While the number of surgeries continues to increase annually in the US, and particularly the number of surgeries performed in ambulatory surgical centers (ASCs), so too does the proportion of patients with challenging conditions.
Researchers from UT Southwestern Medical Center analyzed 34,738,440 ambulatory surgery center visits in 2006 and 28,588,475 in 2010, and discovered an increase (12.8% to 13.9%) in the proportion of patients with a number of challenging comorbidities, including heart failure, chronic renal failure, and diabetes mellitus.
“This analysis suggests that sicker patients are increasingly being offered outpatient surgery in this country,” concluded Eric B. Rosero, MD, an assistant professor of anesthesiology and pain management at UT Southwestern Medical Center, in Dallas.

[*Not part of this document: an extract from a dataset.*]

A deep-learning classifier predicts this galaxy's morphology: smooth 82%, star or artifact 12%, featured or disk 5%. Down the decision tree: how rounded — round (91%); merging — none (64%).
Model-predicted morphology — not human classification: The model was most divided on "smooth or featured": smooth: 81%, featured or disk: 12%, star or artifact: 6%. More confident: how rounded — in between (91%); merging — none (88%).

The problem, however, is not that more surgeries are being performed on sicker patients, or even that many of them are being done in the ambulatory setting. The real problem is the lack of consensus about which patients should be treated in the ASC, and which should be treated in an inpatient or outpatient setting at a full-service hospital.
A recent survey of anesthesiologists across the United States found a lack of consensus on appropriate patient selection criteria at ambulatory surgery centers for conditions like COPD, congestive heart failure, and even pregnancy. Only three risk factors garnered agreement by most of those surveyed. According to the report, more than 90 percent of respondents were willing to perform surgeries on patients with BMIs greater than 35 kg/m2, stable CAD, or insulin-dependent diabetes mellitus or cardiac pacemakers.

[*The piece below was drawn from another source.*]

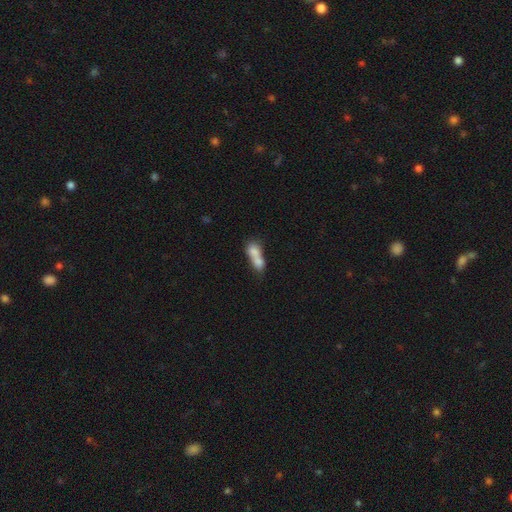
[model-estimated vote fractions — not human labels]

The study was conducted by researchers at the University of Nebraska Medical Center and was presented at this year’s Society for Ambulatory Anesthesia annual meeting. The idea for the survey emerged as the researchers were establishing an ASC in their area and began asking about appropriate patient selection criteria.
“Initially we thought to allow all ASA I and II patients, but then we realized we would have to look at allowing ASA III patients to have any significant volume and take pressure off of our main campus,” said Nicholas Heiser, MD, the director of anesthesia at Nebraska Medicine’s Fritch Surgery Center, who was one of the study’s authors. “Then we started digging around in the literature and talking to colleagues around the country about their practices. We found that there was not a great deal of guidance in the literature, and that when we talked to different colleagues, we were getting a wide variety of answers about a lot of different things, with no consensus we were able to discern.”

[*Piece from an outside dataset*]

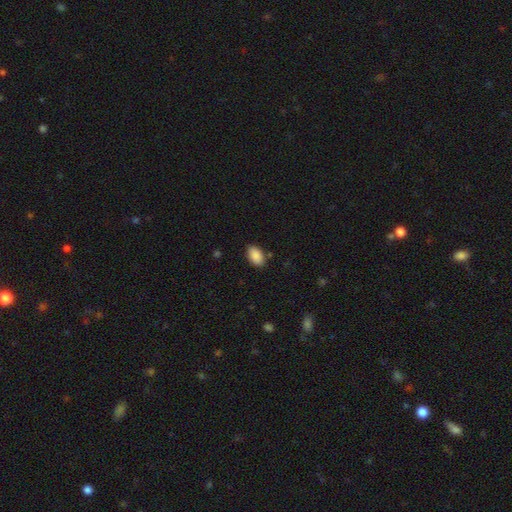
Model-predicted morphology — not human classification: smooth-or-featured: smooth: 89% | star or artifact: 7% | featured or disk: 4%
  how-rounded: in between: 93% | round: 6% | cigar-shaped: 1%
  merging: none: 85% | minor disturbance: 11% | major disturbance: 2% | merger: 2%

In their research, Heiser and Allyson Hascall, MD, the director of ambulatory anesthesiology at Nebraska Medicine–Bellevue, wanted to see if there might be more of a consensus than was being published. They also were looking for specific patterns about why various risk factors were included or not.
“But we didn’t find those kinds of differences,” Dr. Hascall said. “For instance, we expected criteria might tend to be looser at centers with overnight capacity, or at centers attached to an ambulatory center, as opposed to freestanding surgery centers. But we found no significant differences in that regard, which reinforces the idea that there’s a great deal of variability in patient inclusion/exclusion criteria at ASCs, regardless of setting.”
While the results of their research were not surprising, Drs. Heiser and Hascall do think the data highlights the need for greater consensus on evidence-based selection criteria, especially as the population ages, as obesity and other comorbidities increase, and as more and more surgeries are being performed in the outpatient setting.
“Anesthesiologists will be tasked with being the gatekeepers with respect to determining who is and who is not safe for outpatient surgery,” Dr. Heiser said. “We believe this to be a pressing issue that requires the attention of our profession.”